STATED PROBLEM ::
How would you render this sentence from the passage on investing in gold in Spanish: "Storage of physical gold can be a problem as there is risk of theft."

PASSAGE ::
***

Have you felt the need for gold in your investment portfolio? If you have not, you need to think again. Gold is a physical asset, is globally priced and can be a good hedge against high inflation and rupee depreciation. Even though gold is a speculative asset, it deserves a small part in your investment portfolio for diversification purposes. I advise clients to have 5-10% of their investment portfolio in gold. Gold can provide protection to your investment portfolio when the financial markets across the world are in serious turmoil.
If you have decided to invest a portion of assets in gold, how should you invest? There are many ways to invest in gold.
- Physical gold or jewellery
- Gold Mutual Funds
- Gold Exchange Traded Funds (ETFs)
- Sovereign Gold Bonds
Most of us purchase physical gold or jewellery. If you want to purchase gold for personal use, then purchase of jewellery makes sense. Otherwise, you must avoid purchasing jewellery as you would be unnecessarily paying making charges. Storage of physical gold can be a problem as there is risk of theft. However, it can be taken care of by taking a bank locker. Physical gold is quite liquid too.
Gold Mutual Funds and Gold ETFs have costs attached for management. Here too, the returns are linked to price of physical gold. However, these costs will eat into your returns. Though expense ratio is lower for Gold ETFs (compared to Gold Mutual Funds), ETFs have additional transaction costs (brokerage etc).
Gold MFs are quite liquid. You can redeem whenever you want. Liquidity can be issue at least in some of the Gold ETFs. If you want to invest in Gold ETFs, do check the daily trading volumes in the ETF.
What About Sovereign Gold Bonds?

***

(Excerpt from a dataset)
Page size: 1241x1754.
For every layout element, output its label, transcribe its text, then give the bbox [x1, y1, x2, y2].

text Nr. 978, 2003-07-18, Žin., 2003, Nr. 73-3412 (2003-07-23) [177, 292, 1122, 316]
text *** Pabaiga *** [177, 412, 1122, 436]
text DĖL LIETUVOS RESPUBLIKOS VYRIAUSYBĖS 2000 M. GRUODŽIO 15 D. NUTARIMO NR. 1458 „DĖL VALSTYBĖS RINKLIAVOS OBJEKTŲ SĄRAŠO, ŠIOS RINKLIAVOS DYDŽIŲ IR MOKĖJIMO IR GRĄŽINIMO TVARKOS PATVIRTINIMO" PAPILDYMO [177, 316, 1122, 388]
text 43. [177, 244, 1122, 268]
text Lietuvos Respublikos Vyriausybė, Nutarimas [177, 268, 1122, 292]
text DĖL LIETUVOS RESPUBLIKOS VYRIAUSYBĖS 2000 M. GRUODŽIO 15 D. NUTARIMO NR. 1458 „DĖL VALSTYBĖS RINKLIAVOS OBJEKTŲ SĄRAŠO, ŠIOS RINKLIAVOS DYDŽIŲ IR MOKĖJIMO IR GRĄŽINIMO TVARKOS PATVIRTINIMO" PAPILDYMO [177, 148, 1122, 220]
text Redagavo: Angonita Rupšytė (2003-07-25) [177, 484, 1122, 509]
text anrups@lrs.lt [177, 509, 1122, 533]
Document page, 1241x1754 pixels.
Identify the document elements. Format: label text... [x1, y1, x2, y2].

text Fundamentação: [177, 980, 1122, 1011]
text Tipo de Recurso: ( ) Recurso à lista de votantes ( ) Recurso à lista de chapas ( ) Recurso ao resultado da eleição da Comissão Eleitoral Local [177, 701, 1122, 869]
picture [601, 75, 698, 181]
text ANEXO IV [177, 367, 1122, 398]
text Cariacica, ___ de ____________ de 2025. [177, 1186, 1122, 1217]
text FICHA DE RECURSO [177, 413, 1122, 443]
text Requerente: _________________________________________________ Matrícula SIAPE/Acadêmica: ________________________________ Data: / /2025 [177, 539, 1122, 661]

***

RESPONSE ::
El almacenamiento del oro físico puede ser un problema, ya que existe riesgo de robo.